According to a statement issued by the Bulgarian government, the high-level group on the construction of gas interconnections in Central and South Eastern Europe (CSEE) will review the region’s gas needs and supplies with attention to be paid to all projects of common interest.
Options for project financing under the European Union’s EUR 315 B investment plan unveiled by EU Commission President Jean-Claude Juncker last year will also be considered by the high-level group.
The Sofia meeting has brought together European Commission Vice President for Energy Union Maros Sefcovic, EU Climate and Energy Commissioner Miguel Arias Canete, Bulgarian government officials as well as representatives of other countries of Central and South Eastern Europe.
The group will operate on political as well as expert level.

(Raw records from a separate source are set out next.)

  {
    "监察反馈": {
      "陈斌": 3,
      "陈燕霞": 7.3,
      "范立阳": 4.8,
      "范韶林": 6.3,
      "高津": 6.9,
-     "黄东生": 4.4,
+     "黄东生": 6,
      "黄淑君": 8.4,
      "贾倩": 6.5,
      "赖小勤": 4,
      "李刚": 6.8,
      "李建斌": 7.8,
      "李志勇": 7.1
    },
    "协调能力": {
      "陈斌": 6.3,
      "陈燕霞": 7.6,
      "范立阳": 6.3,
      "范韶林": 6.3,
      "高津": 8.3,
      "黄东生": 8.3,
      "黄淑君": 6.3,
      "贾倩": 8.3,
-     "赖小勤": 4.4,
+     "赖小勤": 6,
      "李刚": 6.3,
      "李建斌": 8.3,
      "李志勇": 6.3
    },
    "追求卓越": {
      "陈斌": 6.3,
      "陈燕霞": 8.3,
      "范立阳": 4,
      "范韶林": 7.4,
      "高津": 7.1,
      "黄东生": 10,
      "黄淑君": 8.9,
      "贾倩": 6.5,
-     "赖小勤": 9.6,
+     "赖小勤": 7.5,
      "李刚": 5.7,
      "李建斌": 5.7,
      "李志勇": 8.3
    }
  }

The two subgroups will focus on gas interconnections in the region, which had suffered from disruptions in Russian gas supplies caused by price disputes between Russia and Ukraine over the past decade.
The diversification of sources of natural gas supplies to the region in the longer term and ensuring the security of supplies will also be among the tasks of the new regional energy body.
Maros Sefcovic said at the meeting that European countries must show they can work together to improve their gas interconnections.
Miguel Arias Canete commented that in order to diversify its supply sources and routes the CSEE region needs to connect to the Southern Gas Corridor and develop gas resources in the Black Sea as well as LNG terminals.
Greece, Bulgaria and Romania agreed to set up a section within the high-level group charged with the construction of the so-called Vertical Gas Corridor that is seen as an alternative to the cancelled Gazprom-led South Stream gas pipeline project.
Bulgaria’s Energy Minister Temenuzhka Petkova invited Romania, Greece and Hungary to attend the first meeting on the Vertical Gas Corridor sub-group, to be held in Bulgaria in late March. Hungary has yet to announce whether it will join the sub-group.